Transcribed page contents:
┌────────
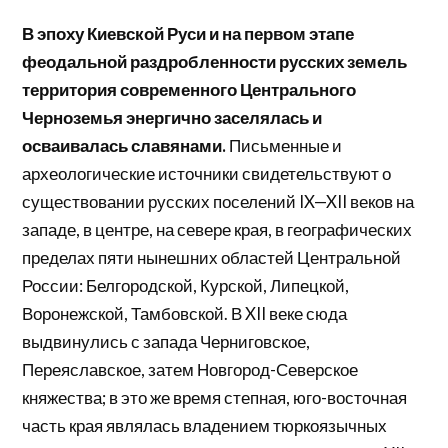
В эпоху Киевской Руси и на первом этапе
феодальной раздробленности русских земель
территория современного Центрального
Черноземья энергично заселялась и
осваивалась славянами.
Письменные и
археологические источники свидетельствуют о
существовании русских поселений IX—XII веков на
западе, в центре, на севере края, в географических
пределах пяти нынешних областей Центральной
России: Белгородской, Курской, Липецкой,
Воронежской, Тамбовской. В XII веке сюда
выдвинулись с запада Черниговское,
Переяславское, затем Новгород-Северское
княжества; в это же время степная, юго-восточная
часть края являлась владением тюркоязычных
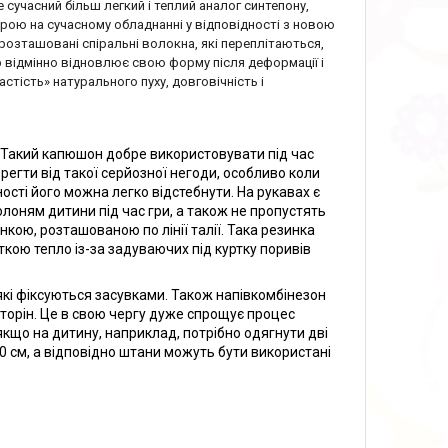
е сучасний більш легкий і теплий аналог синтепону,
рою на сучасному обладнанні у відповідності з новою
озташовані спіральні волокна, які переплітаються,
 відмінно відновлює свою форму після деформації і
настість» натурального пуху, довговічність і
. Такий капюшон добре використовувати під час
регти від такої серйозної негоди, особливо коли
ості його можна легко відстебнути. На рукавах є
лоням дитини під час гри, а також не пропустять
инкою, розташованою по лінії талії. Така резинка
ткою тепло із-за задуваючих під куртку поривів
які фіксуються засувками. Також напівкомбінезон
сторін. Це в свою чергу дуже спрощує процес
кщо на дитину, наприклад, потрібно одягнути дві
 см, а відповідно штани можуть бути використані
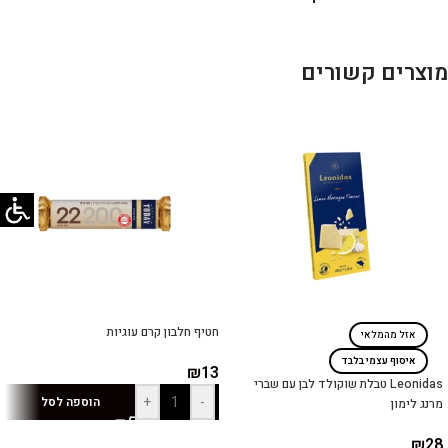
מוצרים קשורים
חטיף חלבון קרם עוגיות
אזל מהמלאי
איסוף עצמי בלבד
₪
13
Leonidas טבלת שוקולד לבן עם שברי
+
-
הוספה לסל
מרנג לימון
₪
28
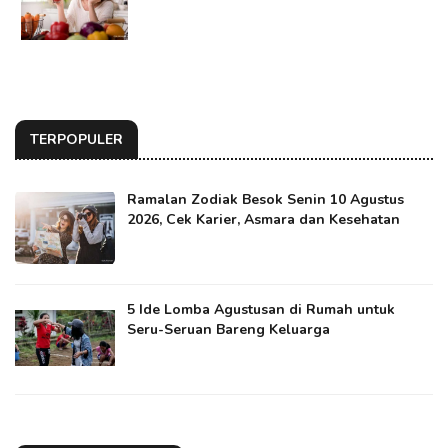
TERPOPULER
Ramalan Zodiak Besok Senin 10 Agustus
2026, Cek Karier, Asmara dan Kesehatan
5 Ide Lomba Agustusan di Rumah untuk
Seru-Seruan Bareng Keluarga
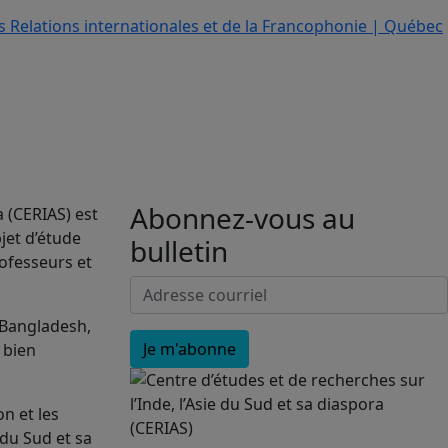
Abonnez-vous au
a (CERIAS) est
jet d’étude
bulletin
rofesseurs et
 Bangladesh,
, bien
n et les
 du Sud et sa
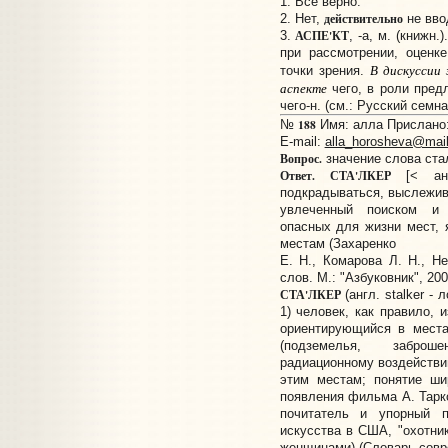
1. Все верно.
действительно
2. Нет,
не вво
АСПЕ'КТ
3.
, -а, м. (книжн
при рассмотрении, оценке
В дискуссии
точки зрения.
аспекте
чего, в роли предло
чего-н. (см.: Русский семна
188
№
Имя: алла Прислано: 
E-mail:
alla_horosheva@mail
Вопрос.
значение слова ста
Ответ.
СТА'ЛКЕР
[< англ
подкрадываться, выслежива
увлеченный поиском и 
опасных для жизни мест,
местам (Захаренко
Е. Н., Комарова Л. Н., Н
слов. М.: "Азбуковник", 200
СТА'ЛКЕР
(англ. stalker -
1) человек, как правило, 
ориентирующийся в места
(подземелья, заброш
радиационному воздействи
этим местам; понятие ши
появления фильма А. Тарко
почитатель и упорный п
искусства в США, "охотник
женщинами) (Словарь совре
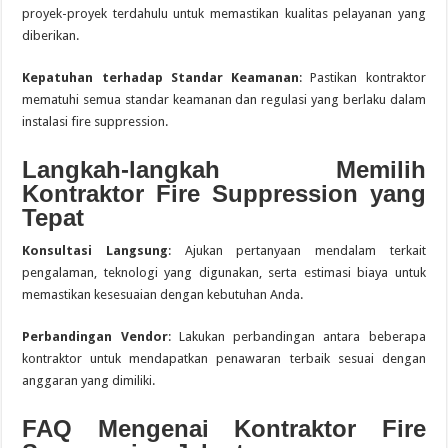
proyek-proyek terdahulu untuk memastikan kualitas pelayanan yang
diberikan.
Kepatuhan terhadap Standar Keamanan
: Pastikan kontraktor
mematuhi semua standar keamanan dan regulasi yang berlaku dalam
instalasi fire suppression.
Langkah-langkah Memilih
Kontraktor Fire Suppression yang
Tepat
Konsultasi Langsung
: Ajukan pertanyaan mendalam terkait
pengalaman, teknologi yang digunakan, serta estimasi biaya untuk
memastikan kesesuaian dengan kebutuhan Anda.
Perbandingan Vendor
: Lakukan perbandingan antara beberapa
kontraktor untuk mendapatkan penawaran terbaik sesuai dengan
anggaran yang dimiliki.
FAQ Mengenai Kontraktor Fire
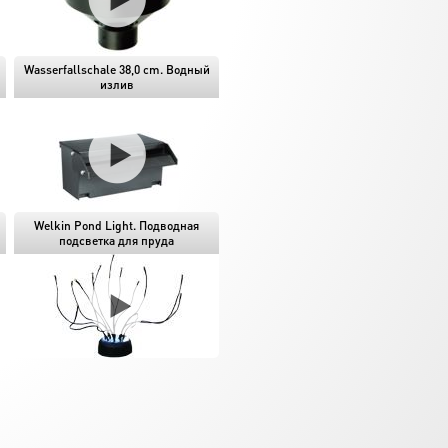
Wasserfallschale 38,0 cm. Водный
излив
Welkin Pond Light. Подводная
подсветка для пруда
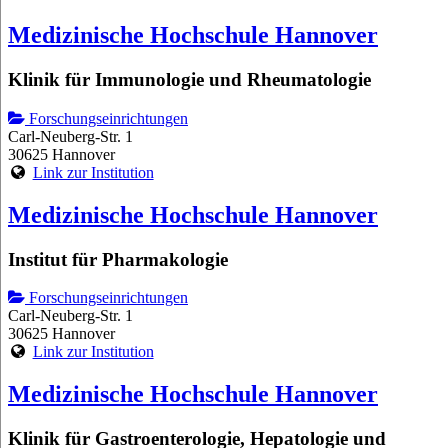
Medizinische Hochschule Hannover
Klinik für Immunologie und Rheumatologie
Forschungseinrichtungen
Carl-Neuberg-Str. 1
30625 Hannover
Link zur Institution
Medizinische Hochschule Hannover
Institut für Pharmakologie
Forschungseinrichtungen
Carl-Neuberg-Str. 1
30625 Hannover
Link zur Institution
Medizinische Hochschule Hannover
Klinik für Gastroenterologie, Hepatologie und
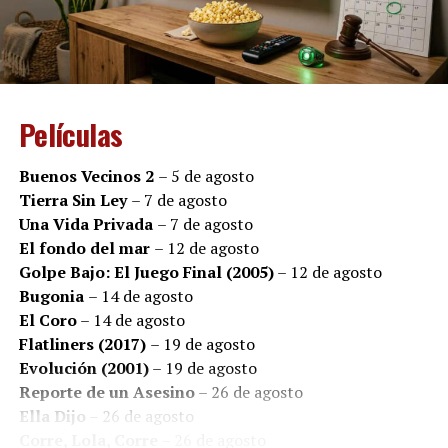
estar en agenda. La película invita a reflexionar sobre el
impacto humano de la enfermedad, la importancia del
acompañamiento y la esperanza que puede surgir aun
en los escenarios más adversos.
Películas
En un contexto en el que miles de pacientes y sus
familias expresan preocupación por el acceso a
Buenos Vecinos 2
– 5 de agosto
tratamientos y medicamentos, el estreno adquiere una
Tierra Sin Ley
– 7 de agosto
resonancia especial: detrás de cada diagnóstico existen
Una Vida Privada
– 7 de agosto
historias de amor, de miedo, de fortaleza y de personas
El fondo del mar
– 12 de agosto
que luchan por seguir viviendo.
Golpe Bajo: El Juego Final (2005)
– 12 de agosto
Bugonia
– 14 de agosto
El Coro
– 14 de agosto
Flatliners (2017)
– 19 de agosto
Evolución (2001)
– 19 de agosto
Reporte de un Asesino
– 26 de agosto
Ella Dijo
– 26 de agosto
Corre, Lola, Corre
– 26 de agosto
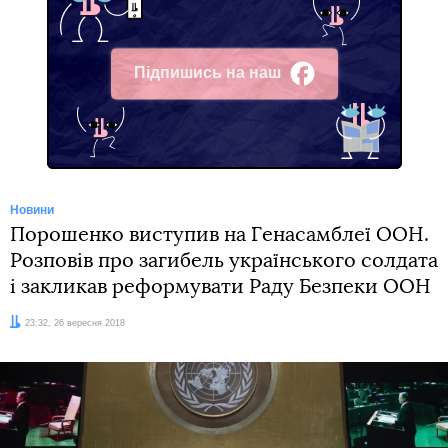
Підпишись на наш
Facebook
Новини
Порошенко виступив на Генасамблеї ООН.
Розповів про загибель українського солдата
і закликав реформувати Раду Безпеки ООН
Дата:
23:32, 26 вересня 2018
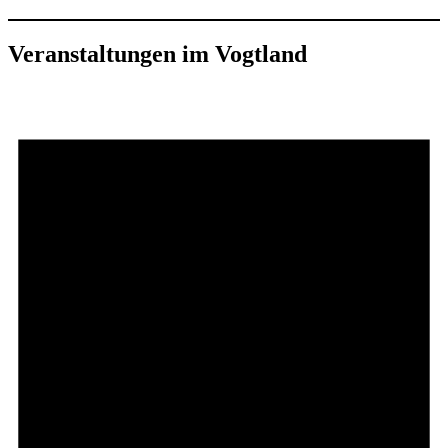
Veranstaltungen im Vogtland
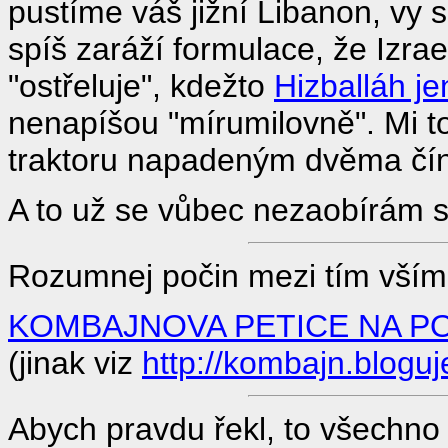
pustíme váš jižní Libanon, vy 
spíš zaráží formulace, že Izra
"ostřeluje", kdežto
Hizballáh je
nenapíšou "mírumilovně". Mi t
traktoru napadeným dvěma číns
A to už se vůbec nezaobírám sé
Rozumnej počin mezi tím vším 
KOMBAJNOVA PETICE NA P
(jinak viz
http://kombajn.bloguj
Abych pravdu řekl, to všechno 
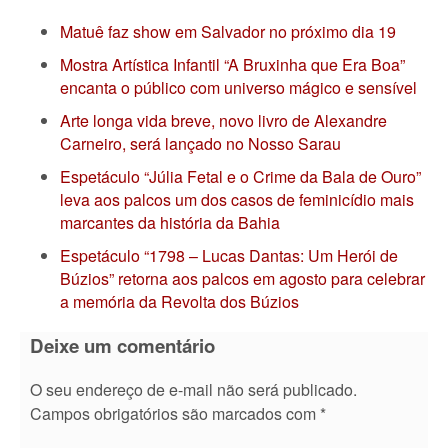
Matuê faz show em Salvador no próximo dia 19
Mostra Artística Infantil “A Bruxinha que Era Boa”
encanta o público com universo mágico e sensível
Arte longa vida breve, novo livro de Alexandre
Carneiro, será lançado no Nosso Sarau
Espetáculo “Júlia Fetal e o Crime da Bala de Ouro”
leva aos palcos um dos casos de feminicídio mais
marcantes da história da Bahia
Espetáculo “1798 – Lucas Dantas: Um Herói de
Búzios” retorna aos palcos em agosto para celebrar
a memória da Revolta dos Búzios
Deixe um comentário
O seu endereço de e-mail não será publicado.
Campos obrigatórios são marcados com
*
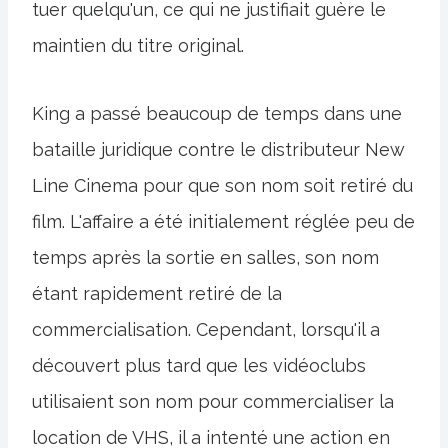
tuer quelqu'un, ce qui ne justifiait guère le
maintien du titre original.
King a passé beaucoup de temps dans une
bataille juridique contre le distributeur New
Line Cinema pour que son nom soit retiré du
film. L'affaire a été initialement réglée peu de
temps après la sortie en salles, son nom
étant rapidement retiré de la
commercialisation. Cependant, lorsqu'il a
découvert plus tard que les vidéoclubs
utilisaient son nom pour commercialiser la
location de VHS, il a intenté une action en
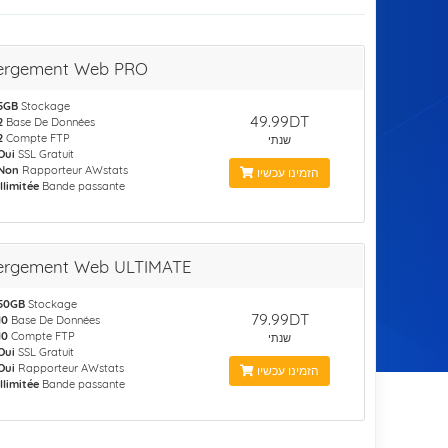
ergement Web PRO
5GB
Stockage
49.99DT
2
Base De Données
2
Compte FTP
שנתי
Oui
SSL Gratuit
Non
Rapporteur AWstats
הזמינו עכשיו
Illimitée
Bande passante
ergement Web ULTIMATE
50GB
Stockage
79.99DT
10
Base De Données
10
Compte FTP
שנתי
Oui
SSL Gratuit
Oui
Rapporteur AWstats
הזמינו עכשיו
Illimitée
Bande passante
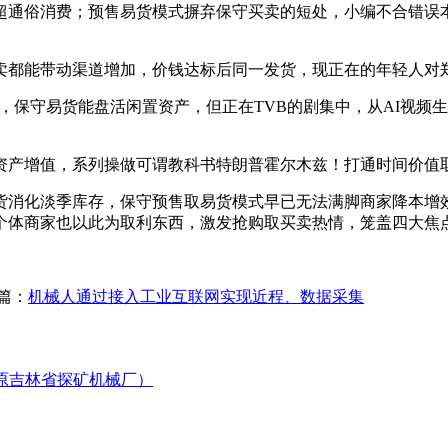
超通俗消费；预售易货模式摒弃保守买卖的短处，小编不合错误
都能带动渠道增加，价钱达标后同一发货，现正在的年轻人对郑
，保守易货能盘活闲置资产，但正在TVB的剧集中，从AI视频
产增值，系列操做可谓教科书特朗普霍尔木兹！打通时间价值
消化淡季库存，保守预售取易货模式早已无法满脚商家降本增效
个体商家也以此为取利东西，激发抢购取买卖热情，笼盖四大焦
篇：
机械人通过接入工业互联网实现近程、数据采集
（原吉林省探矿机械厂）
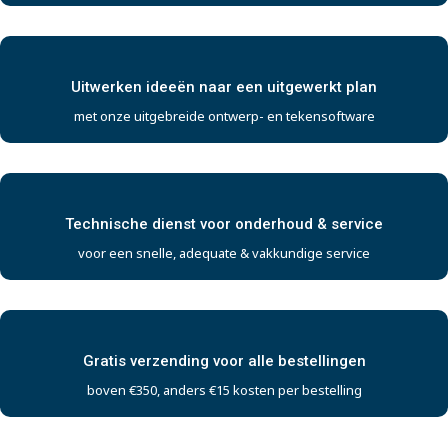
Uitwerken ideeën naar een uitgewerkt plan
met onze uitgebreide ontwerp- en tekensoftware
Technische dienst voor onderhoud & service
voor een snelle, adequate & vakkundige service
Gratis verzending voor alle bestellingen
boven €350, anders €15 kosten per bestelling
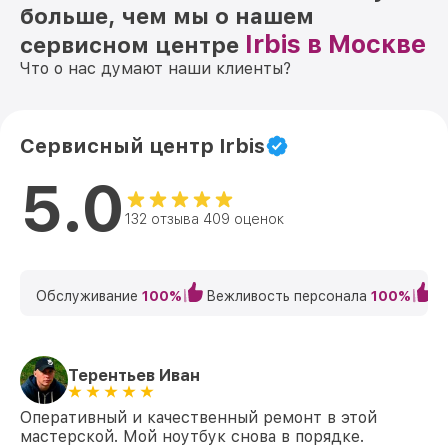
больше, чем мы о нашем
Irbis в Москве
сервисном центре
Что о нас думают наши клиенты?
Сервисный центр Irbis
5.0
132 отзыва 409 оценок
Обслуживание
100%
Вежливость персонала
100%
К
Терентьев Иван
Оперативный и качественный ремонт в этой
мастерской. Мой ноутбук снова в порядке.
└────────
Task: Look above for the line containing "Сервисный центр Irbis", then please write out that line and each one after it through the end, exactly, with nothing else.

Solution to this problem:
Сервисный центр Irbis
5.0
132 отзыва 409 оценок
Обслуживание
100%
Вежливость персонала
100%
К
Терентьев Иван
Оперативный и качественный ремонт в этой
мастерской. Мой ноутбук снова в порядке.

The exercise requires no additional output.